3.44 Notation) \(A_{j,.}, A_{.,k}\)
Suppose \(A\) is an \(m \times n\) matrix
If \(1 \le j \le m\), then \(A_{j,.}\) denote \(1 \times n\) matrix consisting of row \(j\) and \(A\). If \(1 \le k \le n\), then \(A_{.,k}\) denote \(m \times 1\) matrix consisting of column \(k\) of \(A\).
3.45 Example)
If \(A = \pmatrix{8 & 4 & 5 \\ 1 & 9 & 7}\), then
\[A_{2,.} = \pmatrix{1 & 9 & 7} \qquad \mathrm{and} A_{.,2} = \pmatrix{4 \\ 9}\]Another way to think about matrix multiplication:
3.46) Entfy of matrix product equals row times column
\[AB_{j,k} = A_{j,.}B_{.,k}\]3.50) Linear combination of columns
Let A be \(m \times n\) matrix and \(b = \pmatrix{b_1 \\ \vdots \\ b_n}\) is an \(n \times 1\).
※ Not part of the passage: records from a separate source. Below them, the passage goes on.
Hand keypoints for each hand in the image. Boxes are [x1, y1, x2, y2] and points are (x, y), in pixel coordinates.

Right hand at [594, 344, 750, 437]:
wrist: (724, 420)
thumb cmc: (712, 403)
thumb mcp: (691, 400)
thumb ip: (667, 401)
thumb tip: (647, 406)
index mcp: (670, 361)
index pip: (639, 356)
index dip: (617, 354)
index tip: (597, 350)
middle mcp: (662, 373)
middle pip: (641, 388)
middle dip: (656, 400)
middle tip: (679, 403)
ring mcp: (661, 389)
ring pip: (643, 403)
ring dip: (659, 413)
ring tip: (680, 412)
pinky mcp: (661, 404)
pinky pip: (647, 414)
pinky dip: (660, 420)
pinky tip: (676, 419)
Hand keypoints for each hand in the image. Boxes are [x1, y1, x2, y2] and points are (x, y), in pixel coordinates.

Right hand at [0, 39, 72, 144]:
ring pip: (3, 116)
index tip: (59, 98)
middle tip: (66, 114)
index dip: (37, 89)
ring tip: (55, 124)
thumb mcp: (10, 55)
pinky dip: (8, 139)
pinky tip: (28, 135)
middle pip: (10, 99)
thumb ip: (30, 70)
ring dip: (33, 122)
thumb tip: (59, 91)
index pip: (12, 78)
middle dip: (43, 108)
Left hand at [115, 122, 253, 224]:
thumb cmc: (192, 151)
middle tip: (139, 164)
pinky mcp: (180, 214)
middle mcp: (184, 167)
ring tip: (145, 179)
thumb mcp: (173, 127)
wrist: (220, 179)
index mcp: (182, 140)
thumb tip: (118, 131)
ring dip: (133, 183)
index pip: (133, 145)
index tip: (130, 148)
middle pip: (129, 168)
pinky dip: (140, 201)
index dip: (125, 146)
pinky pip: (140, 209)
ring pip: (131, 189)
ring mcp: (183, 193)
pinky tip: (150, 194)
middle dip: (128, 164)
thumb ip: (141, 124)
Then
\[Ab = b_1A_{.,1} + \cdots + b_nA_{.,n}\]By definition of a matrix multiplication.
Next result used for column-row factorization
3.51) Matrix multiplication as linear combinations of columns or rows
Suppose \(C\) is an \(m \times n\) matrix and \(R\) is a \(c \times n\) matrix.
a) If \(k \in {1,...,n}\), then column \(k\) of \(CR\) is a linear combination of the columns of \(C\), with the coefficients of this linear combination coming from column \(k\) of \(R\).
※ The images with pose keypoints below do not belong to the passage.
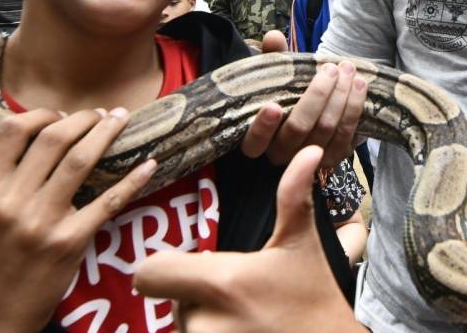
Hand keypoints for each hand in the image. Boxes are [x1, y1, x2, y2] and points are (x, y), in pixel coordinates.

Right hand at [0, 108, 155, 332]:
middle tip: (99, 114)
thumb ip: (2, 172)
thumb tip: (43, 127)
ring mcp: (41, 221)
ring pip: (81, 160)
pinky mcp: (70, 241)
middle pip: (53, 138)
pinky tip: (148, 164)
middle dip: (82, 118)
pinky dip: (133, 179)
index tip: (61, 114)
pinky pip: (109, 200)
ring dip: (106, 133)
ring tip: (118, 121)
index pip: (12, 130)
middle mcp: (10, 202)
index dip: (41, 113)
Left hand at [134, 145, 364, 332]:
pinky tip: (242, 329)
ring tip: (240, 313)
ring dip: (202, 318)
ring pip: (182, 325)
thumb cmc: (316, 296)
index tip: (195, 265)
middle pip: (170, 299)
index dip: (165, 266)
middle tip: (231, 293)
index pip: (150, 274)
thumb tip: (308, 151)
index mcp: (223, 282)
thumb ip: (294, 194)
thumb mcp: (302, 242)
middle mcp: (206, 322)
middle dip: (192, 294)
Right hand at [241, 31, 367, 167]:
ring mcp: (309, 158)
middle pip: (299, 128)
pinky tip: (360, 86)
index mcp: (258, 139)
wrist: (315, 110)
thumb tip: (274, 36)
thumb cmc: (288, 92)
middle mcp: (281, 154)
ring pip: (326, 130)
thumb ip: (272, 58)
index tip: (273, 106)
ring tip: (348, 70)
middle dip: (318, 95)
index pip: (254, 142)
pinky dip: (355, 108)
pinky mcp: (334, 158)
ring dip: (341, 97)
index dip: (262, 127)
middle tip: (331, 69)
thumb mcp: (276, 76)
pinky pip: (347, 135)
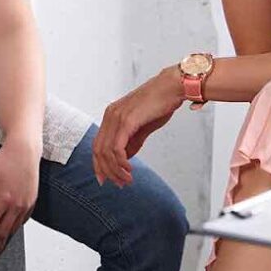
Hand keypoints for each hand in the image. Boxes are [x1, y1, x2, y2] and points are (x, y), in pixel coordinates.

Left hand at [0, 139, 39, 262]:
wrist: (25, 150)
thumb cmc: (3, 159)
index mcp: (3, 198)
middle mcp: (16, 204)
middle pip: (3, 233)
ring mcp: (26, 204)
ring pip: (13, 229)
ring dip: (4, 241)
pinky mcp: (31, 201)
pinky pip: (22, 221)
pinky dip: (14, 229)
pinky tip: (8, 234)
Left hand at [93, 68, 181, 187]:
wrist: (172, 87)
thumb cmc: (160, 104)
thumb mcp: (142, 126)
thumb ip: (132, 142)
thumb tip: (124, 158)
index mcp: (111, 115)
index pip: (97, 145)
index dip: (99, 165)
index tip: (105, 180)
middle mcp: (110, 115)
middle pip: (98, 150)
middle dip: (107, 171)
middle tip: (119, 184)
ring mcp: (116, 117)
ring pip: (106, 151)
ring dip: (115, 170)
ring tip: (127, 179)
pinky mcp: (127, 120)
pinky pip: (117, 147)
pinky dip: (121, 162)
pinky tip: (129, 169)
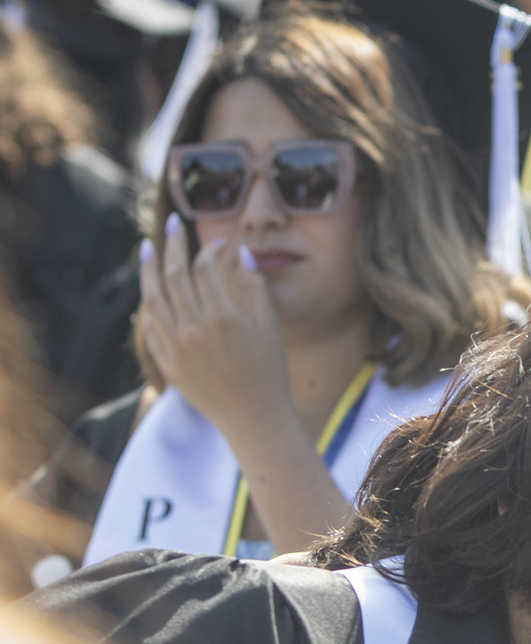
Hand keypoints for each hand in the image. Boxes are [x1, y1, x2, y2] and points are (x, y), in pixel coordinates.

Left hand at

b) If \(j \in {1,...,m}\), then row \(j\) of \(CR\) is a linear combination of the rows of \(R\), with the coefficients of this linear combination coming from row \(j\) of \(C\).
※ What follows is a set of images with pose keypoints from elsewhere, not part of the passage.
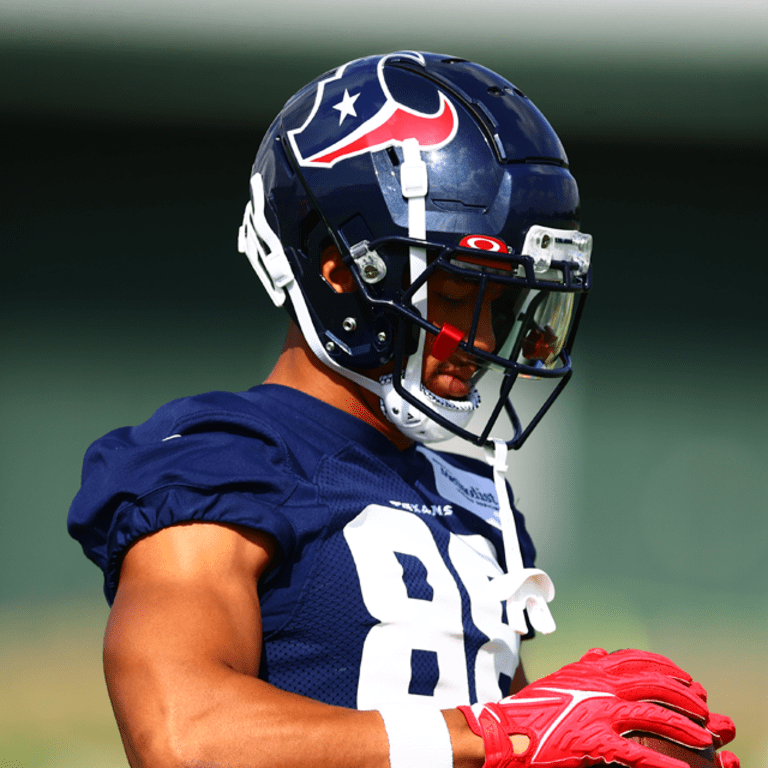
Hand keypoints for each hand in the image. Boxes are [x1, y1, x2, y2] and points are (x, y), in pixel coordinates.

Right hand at [458, 648, 736, 767]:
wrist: (505, 731)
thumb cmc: (532, 708)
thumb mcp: (559, 679)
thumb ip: (583, 667)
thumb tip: (600, 652)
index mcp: (592, 670)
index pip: (638, 661)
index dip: (667, 668)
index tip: (686, 679)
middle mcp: (600, 686)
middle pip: (654, 685)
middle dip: (684, 696)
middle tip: (703, 708)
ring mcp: (599, 713)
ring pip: (654, 717)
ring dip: (684, 728)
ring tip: (704, 738)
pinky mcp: (594, 741)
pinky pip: (638, 754)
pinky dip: (663, 763)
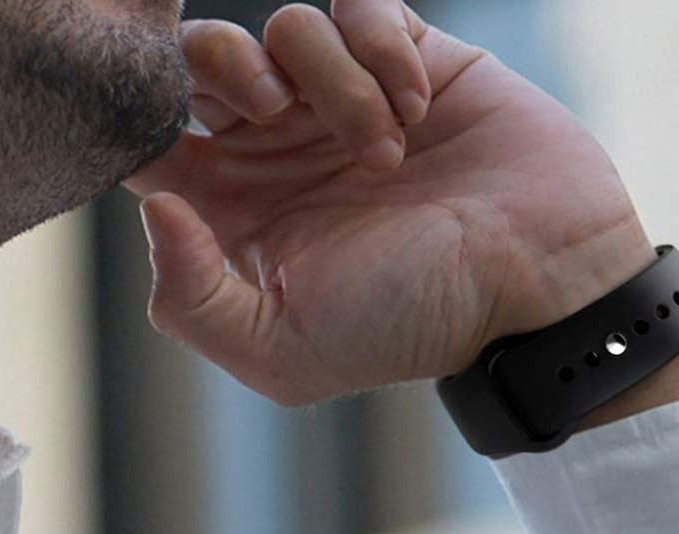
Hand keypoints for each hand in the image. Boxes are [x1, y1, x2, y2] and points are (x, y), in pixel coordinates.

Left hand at [124, 1, 655, 406]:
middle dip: (220, 66)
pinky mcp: (408, 60)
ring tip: (388, 154)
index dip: (143, 118)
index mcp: (240, 217)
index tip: (177, 129)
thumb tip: (159, 207)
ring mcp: (344, 104)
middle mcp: (282, 155)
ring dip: (332, 83)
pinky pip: (359, 3)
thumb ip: (192, 301)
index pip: (150, 142)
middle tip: (270, 111)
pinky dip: (380, 46)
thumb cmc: (411, 323)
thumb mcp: (284, 352)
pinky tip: (418, 109)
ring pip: (287, 29)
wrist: (535, 284)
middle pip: (199, 59)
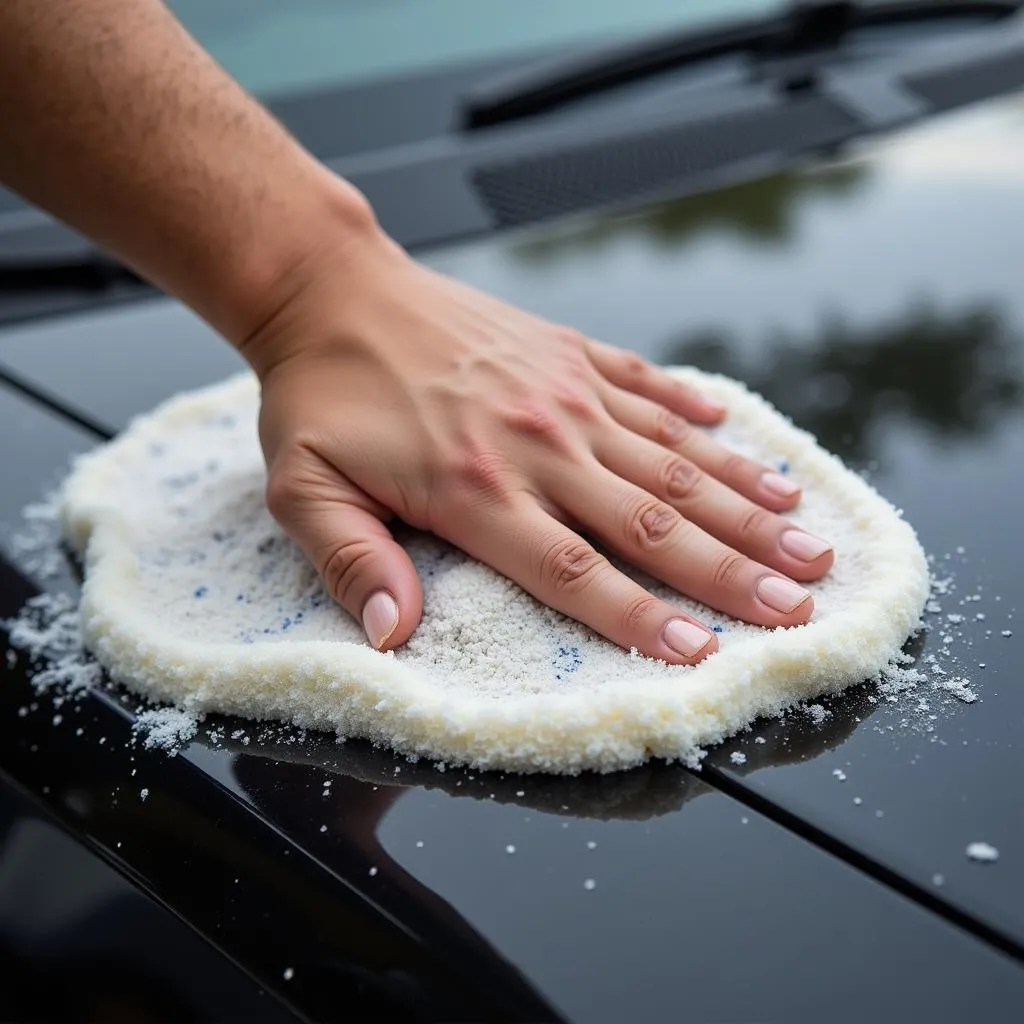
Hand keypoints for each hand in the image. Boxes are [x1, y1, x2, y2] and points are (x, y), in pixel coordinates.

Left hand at [248, 228, 832, 664]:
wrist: (334, 288)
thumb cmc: (319, 397)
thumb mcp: (302, 488)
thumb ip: (352, 561)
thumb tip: (392, 636)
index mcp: (477, 490)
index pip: (577, 572)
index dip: (644, 618)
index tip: (708, 652)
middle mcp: (539, 444)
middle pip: (653, 522)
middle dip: (732, 570)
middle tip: (799, 604)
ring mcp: (564, 393)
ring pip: (673, 460)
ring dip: (744, 503)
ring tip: (808, 537)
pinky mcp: (571, 352)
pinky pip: (650, 387)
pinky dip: (700, 417)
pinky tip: (745, 440)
Column-Row Factorization and Rank of a Matrix
3.52 Definition) column rank, row rank
Suppose \(A\) is an \(m \times n\) matrix with entries in \(\mathbb{F}\).
- Column Rank of \(A\) is dimension of the span of the columns of \(A\) in \(\mathbb{F}^{m,1}\).
- Row Rank of \(A\) is dimension of the span of the rows of \(A\) in \(\mathbb{F}^{1,n}\).
3.54 Definition) Transpose, \(A^t\)
\[(A^t)_{k,j} = A_{j,k}\] \[(A + B)^t = A^t + B^t, (\lambda A)^t = \lambda A^t, (AC)^t = C^tA^t\]3.65) Column-row factorization
Let \(A\) be \(m \times n\) matrix with entries in \(\mathbb{F}\) and column rank \(c \ge 1\). Then there exists an \(m \times c\) matrix \(C\) and a \(c \times n\) matrix \(R\), both with entries in \(\mathbb{F}\), such that \(A = CR\).